When the line containing "32-3419, 232-3425, 974-2205" appears in the data below, begin copying there and stop only after the line containing "Используйте, по".

(DATASET EXTRACT Opens)

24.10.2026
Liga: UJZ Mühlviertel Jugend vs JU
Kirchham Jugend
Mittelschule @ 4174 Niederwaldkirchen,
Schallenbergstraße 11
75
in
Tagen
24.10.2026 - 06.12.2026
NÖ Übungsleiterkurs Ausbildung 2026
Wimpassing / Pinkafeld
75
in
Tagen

(DATASET EXTRACT Closes)
(DATASET EXTRACT Opens)

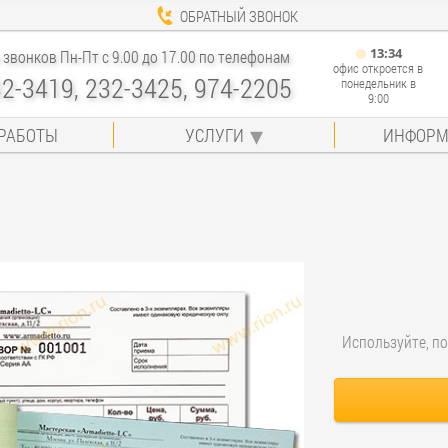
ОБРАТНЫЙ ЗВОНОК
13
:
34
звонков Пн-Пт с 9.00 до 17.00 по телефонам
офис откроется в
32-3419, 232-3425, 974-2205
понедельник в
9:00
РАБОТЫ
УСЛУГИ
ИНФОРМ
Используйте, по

(DATASET EXTRACT Closes)

- _ANSWER SECTION_:
32-3419, 232-3425, 974-2205
понедельник в
9:00
РАБОТЫ
УСЛУГИ
ИНФОРМ
Используйте, по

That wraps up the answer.